Designed and implemented a bell curve-based performance appraisal module that calculates actual vs.
standard rating distribution, identifies deviations, and suggests rating revisions for employees using
Java and Spring Boot, ensuring robust and extensible architecture with unit test coverage.
Technologies Used:
- Backend: Java, Spring Framework, SpringBoot
- Frontend: JavaScript,React.js
- Database: PostgreSQL
Key Features:
- Implemented bell curve methodology to classify employee performance into standard rating
categories.
- Calculated actual rating distribution and compared it against predefined standard percentages.

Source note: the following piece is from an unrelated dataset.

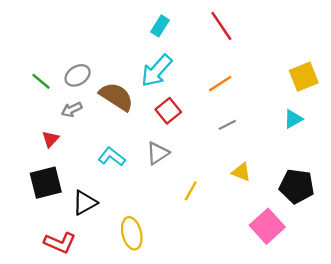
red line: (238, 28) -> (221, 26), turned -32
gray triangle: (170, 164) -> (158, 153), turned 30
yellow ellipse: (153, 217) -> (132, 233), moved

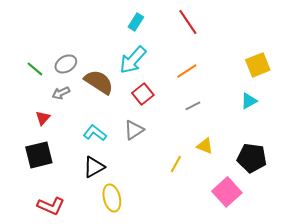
yellow line: (191, 191) -> (176, 164), moved
black triangle: (85, 203) -> (94, 167), moved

- Detected deviations between actual and standard rating distributions.
- Provided suggestions for rating revisions to align with the ideal bell curve.
- Designed an extensible architecture to support future enhancements.
- Developed robust backend logic using Java and Spring Boot for maintainability.
- Utilized employee, rating, and appraisal data for dynamic performance analysis.
- Ensured code reliability with comprehensive unit testing.
Challenges and Solutions
Accurate Rating Calculation: Implemented efficient aggregation logic and validation
checks to ensure correct calculation of actual rating distributions.
Deviation Handling: Developed an algorithm to detect deviations between actual and
standard distributions and suggest fair rating revisions.
Extensible Design: Used modular design and abstraction layers to easily accommodate
future changes in appraisal criteria or rating categories.
System Robustness: Created comprehensive unit tests to ensure reliability and catch
issues early across varying data inputs.
Data Integration: Structured clean data flows and API interfaces to seamlessly
integrate employee details, ratings, and appraisal ranges while maintaining data consistency.